Mereka dituduh melakukan pencemaran nama baik dan penghasutan dan penyebaran berita bohong terkait ijazah S1 Fakultas Kehutanan UGM milik Jokowi.
Kapolda Metro Jaya Irjen Pol Asep Edi Suheri mengatakan penetapan tersangka dibagi dalam dua klaster.
Ada lima tersangka dalam klaster pertama adalah Eggi Sudjana (ES) Kurnia Tri Rohyani, Damai Hari Lubis, Rustam Effendi, dan Muhammad Rizal Fadillah.
Klaster kedua eks Menteri Pemuda dan Olahraga (Menpora) Roy Suryo (RS), Rismon Hasiholan Sianpiar, dan Tifauzia Tyassuma.
Irjen Asep menyebutkan para tersangka diperiksa dulu, lalu diputuskan dilakukan penahanan atau tidak.
“Terkait dengan kewenangan yang diberikan oleh UU terhadap penyidik yang berhubungan dengan penahanan, tentunya ada beberapa pertimbangan yang akan dijadikan sebagai bahan pertimbangan oleh penyidik nanti pada saat pelaksanaan pemeriksaan kepada tersangka,” kata Irjen Asep, Jumat (7/1/2025).
Para tersangka tidak langsung ditahan, karena penyidik melakukan pemanggilan terlebih dahulu.

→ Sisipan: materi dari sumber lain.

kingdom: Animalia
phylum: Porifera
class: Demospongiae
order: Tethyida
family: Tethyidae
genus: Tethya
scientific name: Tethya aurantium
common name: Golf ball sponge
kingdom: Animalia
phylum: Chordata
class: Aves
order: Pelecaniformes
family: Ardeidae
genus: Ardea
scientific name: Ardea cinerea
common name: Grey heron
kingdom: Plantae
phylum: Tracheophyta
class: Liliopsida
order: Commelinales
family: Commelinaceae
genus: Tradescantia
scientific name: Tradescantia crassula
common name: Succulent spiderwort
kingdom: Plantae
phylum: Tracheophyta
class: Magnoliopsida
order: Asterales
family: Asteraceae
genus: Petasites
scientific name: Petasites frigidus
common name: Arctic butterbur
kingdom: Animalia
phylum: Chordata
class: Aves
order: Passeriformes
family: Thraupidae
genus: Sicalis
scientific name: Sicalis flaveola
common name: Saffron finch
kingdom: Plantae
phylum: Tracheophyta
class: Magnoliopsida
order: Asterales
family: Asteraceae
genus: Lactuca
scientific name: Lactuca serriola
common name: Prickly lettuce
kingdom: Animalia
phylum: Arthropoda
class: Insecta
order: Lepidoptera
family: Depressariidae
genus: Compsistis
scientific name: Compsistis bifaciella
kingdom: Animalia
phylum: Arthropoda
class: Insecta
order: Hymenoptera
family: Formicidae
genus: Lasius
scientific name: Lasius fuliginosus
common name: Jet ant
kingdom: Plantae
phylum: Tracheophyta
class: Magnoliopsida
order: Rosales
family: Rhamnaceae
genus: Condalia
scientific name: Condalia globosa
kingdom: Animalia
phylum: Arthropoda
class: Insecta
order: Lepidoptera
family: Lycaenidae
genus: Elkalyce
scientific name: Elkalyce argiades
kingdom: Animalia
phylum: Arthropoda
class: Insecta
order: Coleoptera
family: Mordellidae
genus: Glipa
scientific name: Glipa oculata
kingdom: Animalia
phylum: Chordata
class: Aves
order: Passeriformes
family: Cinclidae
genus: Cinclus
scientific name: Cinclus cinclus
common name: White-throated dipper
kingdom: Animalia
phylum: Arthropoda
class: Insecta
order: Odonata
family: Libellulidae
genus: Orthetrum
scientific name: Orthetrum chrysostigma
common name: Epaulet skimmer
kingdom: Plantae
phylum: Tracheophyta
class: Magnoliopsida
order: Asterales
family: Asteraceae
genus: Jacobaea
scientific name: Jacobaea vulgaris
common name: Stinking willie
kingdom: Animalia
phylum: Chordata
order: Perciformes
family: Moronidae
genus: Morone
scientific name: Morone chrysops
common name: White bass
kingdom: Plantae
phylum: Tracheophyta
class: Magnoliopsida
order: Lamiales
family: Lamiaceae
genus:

Menurutnya, hal itu sesuai dengan undang-undang yang berhubungan penahanan.
Sementara, Dirreskrimum Polda Metro Jaya Kombes Iman Imanuddin menyatakan akan melakukan pemanggilan terhadap delapan tersangka.
Kombes Iman menyebut segera mengirimkan surat undangan pemeriksaan dan diharapkan para tersangka dapat memenuhi panggilan.
Dari hasil penyidikan lima tersangka di klaster pertama dijerat Pasal 310 dan atau Pasal 311 dan atau Pasal 160 KUHP dan atau Pasal 27A jo Pasal 45 Ayat 4 dan atau Pasal 28 Ayat 2 jo Pasal 45A Ayat 2 UU ITE.
Sedangkan tiga tersangka di klaster kedua dijerat Pasal 310 dan atau Pasal 311 KUHP dan atau Pasal 32 Ayat 1 jo Pasal 48 Ayat 1 dan atau Pasal 35 jo Pasal 51 Ayat 1 dan atau Pasal 27A jo Pasal 45 Ayat 4 dan atau Pasal 28 Ayat 2 jo Pasal 45A Ayat 2 UU ITE.